The Slovak told the audience why he is not able to make observational documentaries, he feels uncomfortable by being there and telling his characters that ”just don’t notice that I am here”! Reality is not in front of the camera, it’s in my head. For the ”66 Seasons” I did a deep research to make sure that they would talk about the past, what happened way back around the swimming pool in Kosice. I wrote everything down when having filmed, a good
exercise and then I could go back and make my characters do something unexpected to get away from the tone of being official, when a camera is there. If they trust you there are no borders.
The scenes Kerekes showed from ”66 Seasons” (photo) were hilarious – the man coming up from the water looking like Adolf, because one of the old women had a boyfriend, who had that little moustache. People love to play their own life and I was positively surprised that a film so local could sell to almost all tv stations in Europe. I think I succeeded in bringing energy into the scenes of the film. As for ”Cooking History” the situation was different as I had to make a very precise script for this film which was more a ”documentary theatre” than a ”documentary film”. He showed the ”epilogue” of the film in which the former u-boat cook is preparing the meal standing in the sea… the idea of the cook himself! Finally some words about ”Velvet Terrorists”… where it was difficult to make one of the terrorists perform. One of the co-directors, Ivan Ostrochovsky, whispered to Kerekes, ”give him a girl”, which turned out to be a great idea – in the film you see how ”the terrorist” teaches a young girl how to use weapons, how to lie to a lie detector (!) and many other tricks. Where the two first films were shot on film, ”Velvet Terrorists” was made on video and the team ended up with a lot of material. A brilliant 90 minutes masterclass, Kerekes is an original documentary humorist.

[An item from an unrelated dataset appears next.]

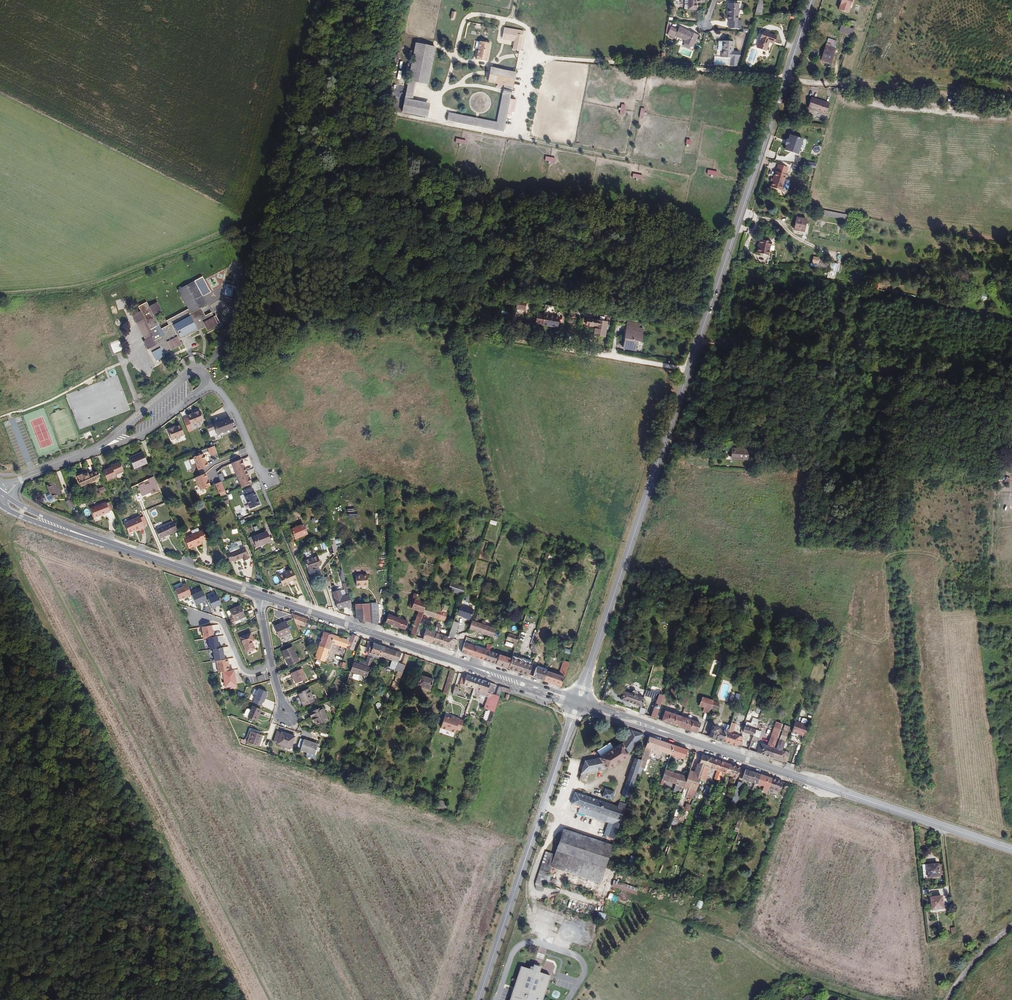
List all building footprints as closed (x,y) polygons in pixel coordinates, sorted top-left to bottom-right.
[(684,3),(688,3),(688,8),(694,9),(695,1),(701,1),(701,0),(684,0),(684,3)] [(832,9),(843,12),(847,0),(835,0),(832,9)] [(734,3),(724,2),(723,19),(725,19),(724,26),(736,27),(737,20),(733,19),(734,3)] [(841,24),(839,31),(852,36),(854,28),(841,24)] [(516,29),(498,25),(495,36),(505,38),(514,40),(516,29)] [(694,33),(676,27),(675,29),(670,28),(667,35),(674,37),(675,35),(683,38),(682,40),(691,43),(694,33)] [(519,49),(524,30),(516,29),(514,40),(512,48),(519,49)] [(771,34),(758,30),(754,46),(761,48),(765,38),(770,39),(771,34)] [(478,39),(475,57),(485,60),(489,41),(478,39)] [(406,77),(412,78),(425,81),(433,44),(425,42),(414,40),(406,77)] [(731,42),(720,41),(719,51),(719,57),(728,57),(727,63),(735,64),(736,51),(730,50),(731,42)] [(832,47),(822,43),(817,58),(827,61),(832,47)] [(486,77),(511,83),(514,71),(489,66),(487,73),(486,77)] [(402,95),(408,97),(412,78),(406,77),(402,95)] [(508,98),(511,85),(502,83),(501,91),(494,121),(453,112),(451,120),(500,131),(508,98)] [(415,98),(408,97),(402,95),(399,109),(424,114),(427,101),(415,98)] [(515,99),(508,98),(506,111),(510,112),(513,112),(515,99)] [(823,104),(805,99),(802,109),(819,115),(823,104)] [(802,139),(790,136),(788,141),(787,141),(785,147),(786,147),(785,151),(797,154),(802,139)] [(770,178),(765,194),(776,197),(780,181),(782,174),(772,171),(770,178)] [(801,237),(802,225),(792,223),(790,236),(800,237),(801,237)] [(768,249),(757,247),(755,261),(766,263),(768,249)] [(827,277),(836,278),(838,263),(829,262),(827,277)] [(159,337),(149,342),(154,351),(158,350),(162,360),(170,356),(169,352),(192,343),(190,338),(208,327),(210,330),(221,323),(217,316),(214,317),(213,313),(207,316),(203,309),(208,306),(202,295),(210,292),(205,285),(183,297),(192,315),(166,329),(158,318),(164,315),(160,306),(154,309),(151,306),(143,311),(145,315),(138,319),(142,327),(150,323),(155,333),(161,330),(167,339),(161,342),(159,337)] [(234,287),(226,285),(223,297),(231,299),(234,287)] [(523,309),(525,308),(526,303),(526,300),(517,298),(515,307),(523,309)] [(557,313),(558,307),(545,304),(544,313),(537,311),(535,321),(557,327),(560,314),(557,313)] [(605,322),(586,318),(585,325),(593,326),(592,335),(602,338),(605,322)] [(142,327),(149,342),(159,337),(161,342),(167,339),(161,330),(155,333),(150,323),(142,327)] [(635,325),(627,324),(623,348),(637,351),(638,344),(641,344),(643,330),(635,327),(635,325)] [(120,341),(110,345),(114,354),(119,352),(124,350),(120,341)] [(200,409),(187,415),(188,418),(192,425),(204,419),(200,409)] [(216,428),(218,432),(235,425),(231,415),(214,421),(216,428)] [(194,431),(188,418),(184,420),(189,433),(194,431)] [(216,428),(214,421),(207,425),(210,431),(216,428)] [(168,429),(172,438),(184,433),(180,423),(168,429)] [(214,446),(207,449),(210,458),(217,456),(214,446)] [(144,450),(131,457),(135,467),(149,461),(144,450)] [(735,450),(734,461),(747,462),(747,451),(735,450)] [(204,452),(194,456),(200,469),(209,465),(204,452)] [(241,460),(231,463),(240,489),(250,486),(241,460)] [(116,475),(125,471),(121,461),(112,465),(112,467),(110,468),(104,471),(108,480),(116,477),(116,475)] [(102,479),(99,472),(91,475),(90,474),(86,475),(85,475),(78,478),(83,488),(102,479)] [(207,472),(197,477),(202,489),(212,485),(207,472)] [(154,476),(136,484),(142,497),(160,489),(154,476)] [(215,483),(220,496),(227,494),(221,481),(215,483)] [(58,483),(48,487),(54,500),(63,496),(58,483)] [(255,486),(246,490),(248,494),(247,494),(253,507),(262,502),(257,490),(256,490),(255,486)] [(73,500),(66,504),(70,511),(77,507),(73,500)] [(111,512),(115,510),(113,505),(112,503),(108,504),(92,511),(96,520),(112,513),(111,512)] [(141,530),(141,531),(146,529),(146,528),(142,519),(141,518),(126,524),(130,534),(134,532),(141,530)] [(173,535),(180,531),(177,524),(158,532),(162,540),(173,536),(173,535)] [(305,525),(293,530),(298,541),(310,535),(305,525)] [(203,531),(186,539),(191,548),(204,543),(204,542),(208,540),(203,531)] [(254,536),(251,538),(255,545),(257,544),(259,548),(272,542),(268,532),(255,538),(254,536)] [(230,555),(234,564),(247,559),(248,562),(253,560),(251,558),(252,557),(248,548),(243,550),(234,554),(233,553),(230,555)] [(323,564),(320,555),(306,560),(310,570),(317,568),(317,566),(320,565),(323,564)] [(293,570),(288,572),(292,581),(293,581),(294,582),(298,581),(293,570)] [(292,581),(288,572),(279,576),(284,587),(290,584),(290,582),(292,581)] [(358,586),(369,587),(368,575),(357,576),(357,578),(358,586)] [(352,578),(346,580),(347,582),(348,587),(353,586),(358,586),(357,578),(352,578)] [(348,609),(352,608),(348,587),(347,582),(343,583),(346,593),(345,594),(345,596),(342,596),(340,591),(334,592),(338,608),(348,606),(348,609)] [(465,588),(452,584),(450,591),(463,595),(465,588)] [(191,596),(186,586),(175,591),(179,601),(191,596)] [(190,591),(192,596),(202,592),(200,586),(190,591)] [(425,607),(427,602),(418,599),(420,593),(415,591),(410,607),(418,610),(410,637),(415,638),(423,615),(425,607)] [(202,592),(192,596),(196,605),(206,601),(202,592)] [(212,608),(222,604),(217,594),(208,598),(212,608)] [(357,602),(358,619),(360,620),(362,621),(365,622),(367,622),(376,625),(378,622),(378,596),(368,595),(367,602),(357,602)] [(475,610),(462,605),(459,614),(472,619),(475,610)] [(243,612),(242,610),(240,607),(230,611),(234,622),(245,617),(243,612)] [(442,613),(425,607),(423,615),(440,621),(442,613)] [(444,609),(442,613),(440,621),(445,623),(449,610),(444,609)] [(408,620),(389,613),(386,623),(405,630),(408,620)] [(307,629),(309,622),(299,619),(291,616),(296,625),(307,629)] [(494,636),(496,629),(477,622),(474,621),(470,631),(482,634),(484,632),(494,636)] [(284,623),(274,627),(279,639),(289,634),(284,623)] [(211,625),(201,627),(204,639),(213,637),(211,625)] [(427,628),(423,641),(432,644),(435,634),(432,632),(432,630),(427,628)] [(435,634),(432,644),(445,648),(449,638),(442,635),(443,630),(437,628),(435,634)] [(521,637),(510,633),(508,640),(515,643),(513,649),(516,651),(521,637)] [(335,638),(323,634),(319,646),(320,647),(316,660),(325,664),(329,650),(331,651),(333,646),(335,638)] [(252,636),(242,639),(248,654),(256,651),(253,644),(255,643),(252,636)] [(219,649),(216,637),(208,639),(211,651),(219,649)] [(355,652),(359,639),(353,637),(352,638),(351,643),(348,650),(355,652)] [(348,651),(348,650),(351,643),(348,642),(335,638),(333,646),(348,651)] [(455,640),(449,638),(445,648),(455,651),(456,647),(458,641),(455,640)] [(366,653),(384,658),(387,648),(369,642),(366,653)] [(476,647),(466,644),(463,654),(473,657),(476,647)] [(483,660),(487,650),(476,647),(473,657),(483,660)] [(291,648),(281,652),(288,666),(298,662),(291,648)] [(387,648),(384,658),(400,664),(403,654),(387,648)] [(224,659),(222,649),(212,651),(214,661),(224,659)] [(500,655),(489,651),(486,661),(497,665),(500,655)] [(391,691),(397,693),(410,656),(407,655),(404,665),(403,665),(401,664),(391,691)] [(513,659),(500,655),(497,665),(510,670),(513,659)] [(230,671),(228,659),(216,662),(219,673),(230,671)] [(510,670),(530,676),(533,666),(513,659),(510,670)] [(544,681),(560,686),(568,663),(561,660),(557,674),(547,670),(544,681)] [(369,669),(355,663),(352,673),(367,678),(369,669)] [(530,676),(544,681),(547,670),(533,666),(530,676)] [(301,670),(291,674),(295,684),(305,680),(301,670)] [(444,695),(448,696),(449,694),(452,686),(457,672),(452,671),(444,695)] [(237,688),(234,672),(222,674),(225,690),(237,688)] [(462,684),(476,689),(479,680),(465,675),(462,684)] [(435,681),(421,676),(418,686),(432,690),(435,681)] [(479,680),(476,689),(478,690),(489,693),(492,694),(495,685),(479,680)] [(452,686),(449,694),(458,697),(461,689),(452,686)] [(658,696),(651,717),(656,719),(661,704),(664,696),(665,692),(651,687),(648,695),(654,697),(655,695),(658,696)] [(268,693),(259,689),(252,704),(261,708),(268,693)] [(309,689),(298,694),(303,706),(314,701),(309,689)] [(632,693),(624,691),(621,700),(641,707),(644,698),(637,695),(638,693),(637,692),(636,691),(634,691),(633,691),(632,693)] [(484,708),(494,712),(499,697),(495,695),(492,694),(489,693),(488,696),(484,708)] [(714,702),(714,701),(702,697),(699,706),(705,708),(703,713),(709,715),(710,714),(712,709),(714,702)] [(720,704),(714,702),(712,709),(718,711),(720,704)] [(258,716),(260,717),(261,712),(253,709),(252,713),(249,712),(247,713),(245,718),(246,719),(256,723),(258,716)] [(491,722),(494,712),(486,709),(483,719),(491,722)] [(323,711),(311,717),(313,721),(314,721),(317,727),(328,722),(323,711)] [(665,711),(662,721),(680,727),(683,717),(682,717),(665,711)] [(451,719),(445,717),(440,729),(446,731),(451,719)] [(451,719),(446,731),(455,734),(456,731),(460,720),(451,717),(451,719)] [(683,717),(680,727),(698,733),(700,723),(683,717)] [(738,721),(732,719),(728,732),(725,742),(742,748),(745,738),(740,736),(734,734),(738,721)] [(807,725),(796,721),(792,731),(803,735),(807,725)] [(757,731),(759,724),(754,722),(753,724),(748,723),(747,727),(757,731)] [(766,745),(774,748),(780,728),(773,725),(766,745)] [(781,735),(787,737),(790,727),(785,725),(781,735)] [(747,727),(746,727),(744,733),(755,736),(757,731),(747,727)] [(725,742),(728,732),(714,728),(710,737),(725,742)] [(643,735),(631,731),(629,736),(621,745),(620,744),(601,758),(601,760),(593,761),(585,762),(583,770),(580,780),(584,783),(586,774),(606,770),(609,772),(629,758),(628,756),(635,747),(643,735)] [(262,736),(251,732),(248,744),(259,747),(262,736)] [(293,738),(281,733),(281,734),(278,744),(290,749),(293,738)] [(675,745),(650,737),(640,768),(644,769),(650,749),(671,756),(675,745)] [(318,746),(304,742),(301,751),(315,756),(318,746)] [(758,753),(771,758),(775,748),(774,748),(766,745),(761,744),(758,753)] [(689,750),(675,745),(671,756),(686,760),(689,750)] [(775,759),(789,764),(791,754),(778,749),(775,759)] [(666,771),(663,781),(677,785),(675,791),(683,794),(686,788),(691,771),(697,753),(695,752),(691,760),(685,777),(666,771)] [(686,788),(697,792),(704,774),(706,767),(710,769),(713,758),(702,754),(700,765),(702,766),(700,774),(691,771),(686,788)] [(718,771),(721,761),(713,758),(710,769),(718,771)] [(622,796),(629,799),(641,762),(634,760),(622,796)] [(722,773),(726,774),(729,764),(721,761),(718,771),(715,778),(720,779),(722,773)] [(729,764),(726,774),(738,778),(741,767),(729,764)] [(758,784),(761,774),(747,769),(745,776),(749,777),(748,781),(755,783),(756,784),(758,784)] [(769,790),(770,788),(769,788),(769,787),(772,778),(761,774),(758,784),(764,787),(763,791),(767,793),(768,791),(769,790)] [(780,791),(783,781),(772,778),(769,787),(780,791)] [(738,781),(731,801),(738,803),(744,783),(739,781),(738,781)] [(789,794),(792,785),(787,783),(783,793),(789,794)] [(615,793),(605,789),(604,793),(602,797),(612,800),(615,793)] [(615,840),(621,823),(627,806),(619,804),(617,808),(575,793),(572,805),(579,808),(578,814),(612,825),(608,838),(615,840)] [(563,830),(556,852),(581,860),(586,843),(611,852),(613,847),(563,830)] [(586,843),(581,860),(606,868),(611,852),(586,843)] [(581,860),(556,852),(555,856),(551,868),(599,885),(606,868),(581,860)] [(551,868),(555,856),(548,854),(544,866),(542,865),(535,885),(536,891),(542,893),(551,868)] [(939,874),(938,864),(938,863),(926,864),(926,863),(921,863),(923,878),(939,876),(939,874)] [(636,886),(613,879),(611,884),(635,892),(636,886)] [(931,910),(942,908),(941,895),(929,897),(931,910)] [(704,902),(697,900),(695,908),(701,910),(704,902)] [(605,913),(599,911),(596,918),(603,920),(605,913)] [(519,968),(509,999),(542,999),(549,978),(539,974),(540,970),(537,969),(533,967),(531,972),(519,968)]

At night world premiere of Miroslav Janek’s ”The World According to Brabenec”, full house in the big cinema, wonderful atmosphere because of the charismatic old man. One more remarkable film from the hands of Janek, here is the catalogue description:
“Journalist Renata Kalenská’s book of interviews with member of the Plastic People Vratislav Brabenec recorded not only his memories of the underground years, but also the author’s experiences with this highly distinctive individual. This cinematic sequel builds on those experiences as it captures her additional interviews with Brabenec – improvised talks at places that hold some meaning for Brabenec or Kalenská. The result is several scenes of irrelevant philosophising, self-deprecating humor, and commentary on the life of birds and on nature in general. The conversations, recorded mostly by hand-held camera, are interspersed with poetic citations. “Do you ever feel happy?” “I don’t like the word happy at all. I equate happy with stupid.” “I’m unhappy with you. So I guess I’m un-stupid.””
Several films of Kerekes and Janek can be found on DocAlliance, Kerekes films can be bought via his website.